En dehors des cas, très rares, où certains aliments ou nutriments doivent être éliminés pour cause médicale, les exclusions auto-décidées n’ont non seulement pas de sens mais pourraient pour certaines s’avérer délétères pour la santé. Selon l’auteur, la mise en exergue des promesses liées à ces régimes occulte les vrais problèmes de santé nutritionnelle que sont « la précarité et l’inégalité alimentaires, la dénutrition des personnes âgées, la destructuration des repas, les troubles du comportement alimentaire, et la prévention des maladies chroniques. »

J-L. Schlienger interroge les raisons de l’adoption de ces régimes « sans ». Elles semblent nombreuses, complexes… Certes, quelques scandales alimentaires récents ont porté atteinte à la confiance de la société vis-à-vis des aliments. Par ailleurs les informations contradictoires n’aident pas le consommateur à se frayer un chemin vers des propositions nutritionnelles sûres. Manger « sans » est semble-t-il un « signe d’affirmation de soi, et un positionnement personnel qui permet d’exorciser les angoisses alimentaires » selon l’auteur. Et, c’est vrai que la théorie du « sans » semble être devenue identitaire.

Le « sans lait » a-t-il du sens ?

En dehors de sa source nutritionnelle, le lait est également source de peptides bioactifs ayant des fonctions anti-infectieuses, antioxydantes, antitumorales, immunomodulatrices, …. En France, les adeptes du « sans lait » sont nombreux, des arguments expérimentaux ont favorisé la suspicion d’un lien entre consommation de lait et développement de maladies chroniques (sclérose en plaque, maladie neurodégénérative, cancer, obésité, athérosclérose…). Mais à vrai dire, le régime « sans lait » n’a fait l’objet d’aucune évaluation objective. Ainsi, en dehors des situations d’allergie aux protéines de lait de vache (2-4% des nourrissons et exceptionnelles chez l’adulte) et de l’intolérance au lactose, la suppression du lait n’est pas basée sur des niveaux de preuve solides. Notons que pour l’intolérance au lactose, qui est liée à un déficit en lactase et concerne 30 à 50% des adultes en France, l’éviction du lait et des fromages frais, mais pas des yaourts et des fromages pressés suffit aux sujets symptomatiques. Si la suppression du lait ne semble pas avoir de conséquences tangibles, il n’en est pas de même de la suppression des produits laitiers (augmentation du risque de fractures notamment chez l’enfant, risque accru de diabète, d’hypertension, …) car ils constituent d’importantes sources de calcium, d’iode, de vitamine B2, d’alpha-linolénique, … Par ailleurs, la substitution du calcium par des compléments alimentaires n’est pas sans risque (cancer de la prostate, cardiovasculaire).

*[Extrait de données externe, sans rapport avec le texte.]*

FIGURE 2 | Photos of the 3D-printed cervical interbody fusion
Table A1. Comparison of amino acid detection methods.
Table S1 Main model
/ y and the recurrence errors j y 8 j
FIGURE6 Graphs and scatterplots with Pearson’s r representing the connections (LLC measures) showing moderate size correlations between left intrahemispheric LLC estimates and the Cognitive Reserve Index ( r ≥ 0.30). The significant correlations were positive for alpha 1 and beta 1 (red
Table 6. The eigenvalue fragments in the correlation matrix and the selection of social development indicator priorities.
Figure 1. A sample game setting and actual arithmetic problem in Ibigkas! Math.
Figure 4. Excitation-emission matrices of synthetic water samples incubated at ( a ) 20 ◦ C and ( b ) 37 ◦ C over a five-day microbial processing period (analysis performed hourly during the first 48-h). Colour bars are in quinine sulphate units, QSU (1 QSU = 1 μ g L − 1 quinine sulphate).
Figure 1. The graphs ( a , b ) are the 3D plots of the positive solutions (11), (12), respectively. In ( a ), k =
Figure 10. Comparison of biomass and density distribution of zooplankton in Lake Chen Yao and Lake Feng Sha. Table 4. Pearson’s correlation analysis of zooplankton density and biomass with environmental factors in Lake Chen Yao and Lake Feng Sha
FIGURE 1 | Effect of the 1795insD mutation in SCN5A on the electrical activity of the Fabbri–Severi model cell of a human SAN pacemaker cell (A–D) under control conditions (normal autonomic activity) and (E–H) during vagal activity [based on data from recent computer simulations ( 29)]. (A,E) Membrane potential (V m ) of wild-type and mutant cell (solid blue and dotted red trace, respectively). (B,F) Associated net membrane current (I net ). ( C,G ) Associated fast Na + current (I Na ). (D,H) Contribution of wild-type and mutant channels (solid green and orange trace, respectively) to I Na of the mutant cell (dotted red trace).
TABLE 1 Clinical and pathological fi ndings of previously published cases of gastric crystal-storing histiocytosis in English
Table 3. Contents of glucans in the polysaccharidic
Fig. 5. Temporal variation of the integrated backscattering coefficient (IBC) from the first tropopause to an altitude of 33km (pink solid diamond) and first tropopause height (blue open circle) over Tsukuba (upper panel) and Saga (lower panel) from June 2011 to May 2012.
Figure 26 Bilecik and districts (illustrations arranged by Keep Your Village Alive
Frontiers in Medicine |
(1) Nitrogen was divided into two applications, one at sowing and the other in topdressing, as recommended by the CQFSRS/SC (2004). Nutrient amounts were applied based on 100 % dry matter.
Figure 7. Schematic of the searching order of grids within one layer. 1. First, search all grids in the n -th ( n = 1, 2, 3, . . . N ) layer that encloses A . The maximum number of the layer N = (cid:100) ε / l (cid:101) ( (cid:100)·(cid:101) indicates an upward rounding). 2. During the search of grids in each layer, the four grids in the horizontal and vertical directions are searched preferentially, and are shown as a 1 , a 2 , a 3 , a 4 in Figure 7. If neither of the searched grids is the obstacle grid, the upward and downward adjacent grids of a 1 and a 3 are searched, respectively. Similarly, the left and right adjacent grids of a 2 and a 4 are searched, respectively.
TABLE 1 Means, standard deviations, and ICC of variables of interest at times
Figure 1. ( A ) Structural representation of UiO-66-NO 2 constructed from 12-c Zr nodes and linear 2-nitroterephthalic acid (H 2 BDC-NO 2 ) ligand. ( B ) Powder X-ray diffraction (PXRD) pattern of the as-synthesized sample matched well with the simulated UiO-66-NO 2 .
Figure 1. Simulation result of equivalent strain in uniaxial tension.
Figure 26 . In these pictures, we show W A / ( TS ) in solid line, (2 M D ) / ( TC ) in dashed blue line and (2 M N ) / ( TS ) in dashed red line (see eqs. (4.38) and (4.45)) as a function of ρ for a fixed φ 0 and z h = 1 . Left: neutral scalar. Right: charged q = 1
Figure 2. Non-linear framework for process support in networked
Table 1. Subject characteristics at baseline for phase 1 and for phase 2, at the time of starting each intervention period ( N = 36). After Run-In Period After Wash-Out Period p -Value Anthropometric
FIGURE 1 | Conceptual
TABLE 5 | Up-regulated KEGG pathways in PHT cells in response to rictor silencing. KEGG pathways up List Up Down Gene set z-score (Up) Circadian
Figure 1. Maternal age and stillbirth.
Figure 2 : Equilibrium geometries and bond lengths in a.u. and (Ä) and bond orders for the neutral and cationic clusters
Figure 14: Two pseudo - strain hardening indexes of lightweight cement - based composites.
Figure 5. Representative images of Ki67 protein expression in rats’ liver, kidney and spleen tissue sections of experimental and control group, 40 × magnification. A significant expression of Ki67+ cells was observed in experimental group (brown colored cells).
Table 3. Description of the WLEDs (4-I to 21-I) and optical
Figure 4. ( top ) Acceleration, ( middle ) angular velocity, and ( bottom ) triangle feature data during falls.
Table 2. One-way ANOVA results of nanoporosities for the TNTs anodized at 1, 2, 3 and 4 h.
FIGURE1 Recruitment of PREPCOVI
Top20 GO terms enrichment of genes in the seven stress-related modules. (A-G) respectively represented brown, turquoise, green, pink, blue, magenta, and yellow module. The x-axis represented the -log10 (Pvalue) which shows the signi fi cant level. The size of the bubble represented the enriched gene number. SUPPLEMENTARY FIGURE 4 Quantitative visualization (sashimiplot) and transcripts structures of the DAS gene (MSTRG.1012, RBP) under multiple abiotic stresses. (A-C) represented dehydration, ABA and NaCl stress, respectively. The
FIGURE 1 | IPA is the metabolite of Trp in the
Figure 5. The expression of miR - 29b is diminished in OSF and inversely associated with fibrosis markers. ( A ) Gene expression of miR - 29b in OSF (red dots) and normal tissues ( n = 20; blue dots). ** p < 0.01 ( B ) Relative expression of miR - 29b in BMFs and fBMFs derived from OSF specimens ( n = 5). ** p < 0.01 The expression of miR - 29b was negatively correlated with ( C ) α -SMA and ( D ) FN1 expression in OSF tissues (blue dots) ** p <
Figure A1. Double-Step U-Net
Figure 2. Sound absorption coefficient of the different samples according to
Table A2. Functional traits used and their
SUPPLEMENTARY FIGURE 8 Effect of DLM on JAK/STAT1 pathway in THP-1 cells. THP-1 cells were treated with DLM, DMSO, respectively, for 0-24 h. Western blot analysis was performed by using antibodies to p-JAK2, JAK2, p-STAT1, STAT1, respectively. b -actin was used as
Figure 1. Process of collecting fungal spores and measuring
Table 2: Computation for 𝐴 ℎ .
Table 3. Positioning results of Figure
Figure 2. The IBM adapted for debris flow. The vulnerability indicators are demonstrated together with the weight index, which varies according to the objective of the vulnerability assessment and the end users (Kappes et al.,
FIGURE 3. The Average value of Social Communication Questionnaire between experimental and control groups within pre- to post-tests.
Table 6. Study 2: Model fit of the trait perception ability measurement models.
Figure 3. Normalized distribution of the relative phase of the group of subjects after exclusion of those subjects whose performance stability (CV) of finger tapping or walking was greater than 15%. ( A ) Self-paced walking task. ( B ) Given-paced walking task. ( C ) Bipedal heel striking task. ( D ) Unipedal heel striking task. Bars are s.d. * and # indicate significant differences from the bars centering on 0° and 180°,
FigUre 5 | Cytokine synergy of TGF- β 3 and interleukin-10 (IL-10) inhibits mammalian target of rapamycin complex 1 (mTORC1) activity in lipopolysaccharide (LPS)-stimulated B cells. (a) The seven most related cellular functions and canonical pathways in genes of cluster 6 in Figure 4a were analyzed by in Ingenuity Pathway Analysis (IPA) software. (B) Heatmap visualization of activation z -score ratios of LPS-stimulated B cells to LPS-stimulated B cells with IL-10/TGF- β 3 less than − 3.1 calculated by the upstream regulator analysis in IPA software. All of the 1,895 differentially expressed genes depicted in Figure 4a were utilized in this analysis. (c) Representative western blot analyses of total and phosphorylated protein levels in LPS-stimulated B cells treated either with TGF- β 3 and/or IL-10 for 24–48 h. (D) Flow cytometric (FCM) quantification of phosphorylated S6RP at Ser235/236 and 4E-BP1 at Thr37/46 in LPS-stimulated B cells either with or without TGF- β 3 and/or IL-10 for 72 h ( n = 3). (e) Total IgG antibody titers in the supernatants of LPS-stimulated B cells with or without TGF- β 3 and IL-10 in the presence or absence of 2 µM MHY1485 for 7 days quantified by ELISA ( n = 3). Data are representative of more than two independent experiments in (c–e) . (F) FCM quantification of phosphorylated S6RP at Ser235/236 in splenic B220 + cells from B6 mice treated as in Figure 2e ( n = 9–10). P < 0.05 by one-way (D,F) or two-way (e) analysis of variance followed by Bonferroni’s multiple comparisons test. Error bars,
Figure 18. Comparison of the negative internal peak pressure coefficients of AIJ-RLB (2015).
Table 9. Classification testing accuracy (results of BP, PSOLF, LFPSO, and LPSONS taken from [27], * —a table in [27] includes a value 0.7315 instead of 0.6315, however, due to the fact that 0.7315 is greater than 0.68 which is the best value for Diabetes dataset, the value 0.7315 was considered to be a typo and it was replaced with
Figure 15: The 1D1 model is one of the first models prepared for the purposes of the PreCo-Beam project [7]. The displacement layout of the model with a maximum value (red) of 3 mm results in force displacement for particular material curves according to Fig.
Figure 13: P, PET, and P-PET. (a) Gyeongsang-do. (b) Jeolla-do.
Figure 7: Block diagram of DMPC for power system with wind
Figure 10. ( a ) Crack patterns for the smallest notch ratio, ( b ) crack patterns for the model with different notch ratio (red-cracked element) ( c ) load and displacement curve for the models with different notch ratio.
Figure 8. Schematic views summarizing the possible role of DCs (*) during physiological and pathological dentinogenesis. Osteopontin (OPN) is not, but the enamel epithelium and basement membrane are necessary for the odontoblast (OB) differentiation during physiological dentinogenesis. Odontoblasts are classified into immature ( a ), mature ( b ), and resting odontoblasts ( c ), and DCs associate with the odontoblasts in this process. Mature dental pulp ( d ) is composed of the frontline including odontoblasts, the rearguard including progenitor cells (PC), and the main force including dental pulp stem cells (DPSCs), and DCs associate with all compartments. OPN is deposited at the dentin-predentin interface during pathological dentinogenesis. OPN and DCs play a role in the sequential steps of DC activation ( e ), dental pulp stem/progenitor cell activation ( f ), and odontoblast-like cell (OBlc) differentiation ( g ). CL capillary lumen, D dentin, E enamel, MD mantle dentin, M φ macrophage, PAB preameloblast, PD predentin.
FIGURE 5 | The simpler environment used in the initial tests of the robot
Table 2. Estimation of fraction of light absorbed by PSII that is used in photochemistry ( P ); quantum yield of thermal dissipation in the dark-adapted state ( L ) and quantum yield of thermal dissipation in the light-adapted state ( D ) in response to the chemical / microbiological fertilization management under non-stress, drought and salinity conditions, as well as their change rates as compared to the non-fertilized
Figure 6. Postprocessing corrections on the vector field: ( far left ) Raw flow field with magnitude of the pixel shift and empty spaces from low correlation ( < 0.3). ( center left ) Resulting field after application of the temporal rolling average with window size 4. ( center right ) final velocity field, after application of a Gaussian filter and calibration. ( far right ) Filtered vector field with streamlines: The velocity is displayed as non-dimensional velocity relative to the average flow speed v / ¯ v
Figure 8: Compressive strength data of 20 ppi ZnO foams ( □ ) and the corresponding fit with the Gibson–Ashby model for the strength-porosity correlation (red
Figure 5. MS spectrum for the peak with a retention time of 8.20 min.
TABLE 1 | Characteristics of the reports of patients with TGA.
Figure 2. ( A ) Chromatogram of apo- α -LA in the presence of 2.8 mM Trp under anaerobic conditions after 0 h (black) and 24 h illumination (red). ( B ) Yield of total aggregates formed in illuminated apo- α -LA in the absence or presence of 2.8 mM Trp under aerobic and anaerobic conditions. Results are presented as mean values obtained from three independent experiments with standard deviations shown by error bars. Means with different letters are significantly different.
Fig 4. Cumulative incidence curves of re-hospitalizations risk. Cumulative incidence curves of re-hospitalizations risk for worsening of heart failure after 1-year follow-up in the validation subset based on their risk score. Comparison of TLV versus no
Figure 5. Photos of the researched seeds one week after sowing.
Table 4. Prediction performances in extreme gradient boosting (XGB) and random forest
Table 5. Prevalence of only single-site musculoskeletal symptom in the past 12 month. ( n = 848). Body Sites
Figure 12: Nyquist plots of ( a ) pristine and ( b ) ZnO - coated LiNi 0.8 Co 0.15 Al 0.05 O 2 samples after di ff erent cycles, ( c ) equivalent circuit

Le « sans gluten et sans blé » pour qui ?

L’éviction du gluten est indiscutable chez les sujets présentant une allergie vraie aux protéines de blé (très rare) et une maladie cœliaque (1/300 dans la population générale et 10% chez les apparentés au premier degré). 

L’hypersensibilité au gluten ou l’intolérance au gluten non cœliaque sont souvent identifiées après un auto-diagnostic chez des sujets ayant des symptômes non spécifiques (tels qu’un inconfort abdominal, des troubles du transit, une asthénie, des douleurs musculaires, des céphalées, une dépression,…) améliorés par l’éviction du gluten. Chez bon nombre de ces sujets, les symptômes réapparaissent lors de l’ingestion de FODMAPs. Cependant, chez certains, une forme latente de maladie cœliaque a été mise en évidence par un statut HLA-DQ2. En cas de doute, un test d’éviction/réintroduction du gluten peut être tenté.

Et que penser du « sans viande » ?

Deux pour cent de la population en France ne consommerait pas de viande, mais consommerait des œufs et des produits laitiers, donc adopterait un régime végétarien. Ce régime a d’ailleurs connu un regain d’intérêt avec les recommandations de l’OMS incitant à limiter la consommation excessive de viande. Contrairement au régime végétalien ou végan, les végétariens consomment  des produits d’origine animale permettant de satisfaire les besoins en vitamine B12.